Quote every item below word for word, from the kingdom line through the common name line, and leave the pictures out.

============

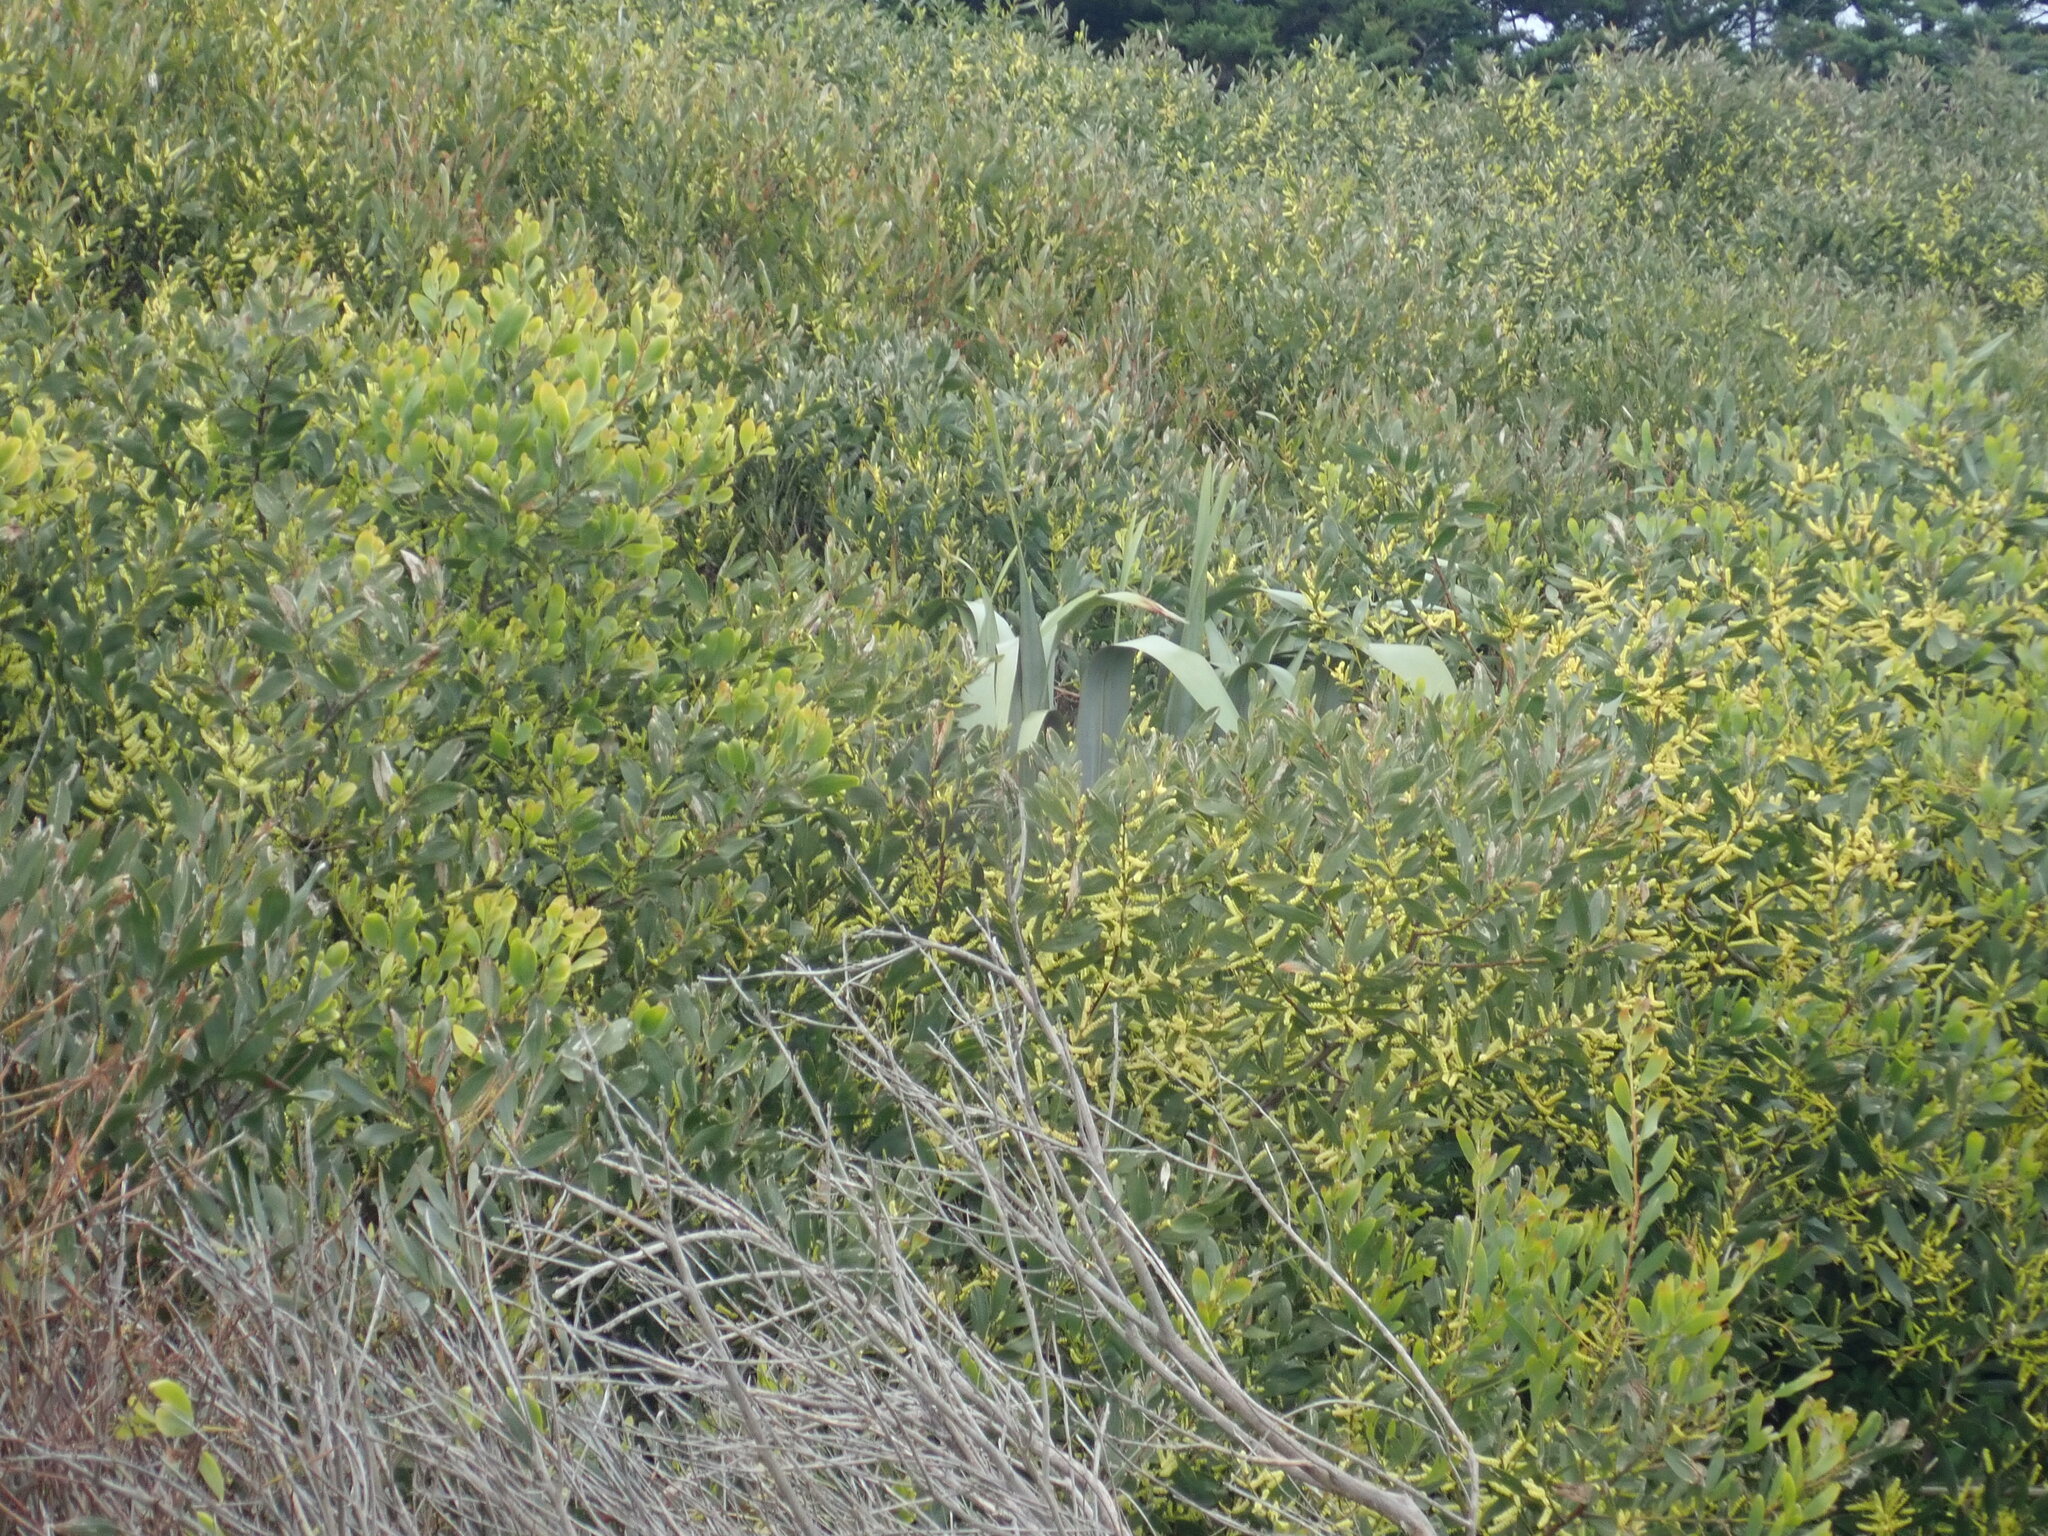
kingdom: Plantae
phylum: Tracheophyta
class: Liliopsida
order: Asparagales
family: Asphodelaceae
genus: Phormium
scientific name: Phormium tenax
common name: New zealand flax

============

_Answer in full_
kingdom: Plantae
phylum: Tracheophyta
class: Liliopsida
order: Asparagales
family: Asphodelaceae
genus: Phormium
scientific name: Phormium tenax
common name: New zealand flax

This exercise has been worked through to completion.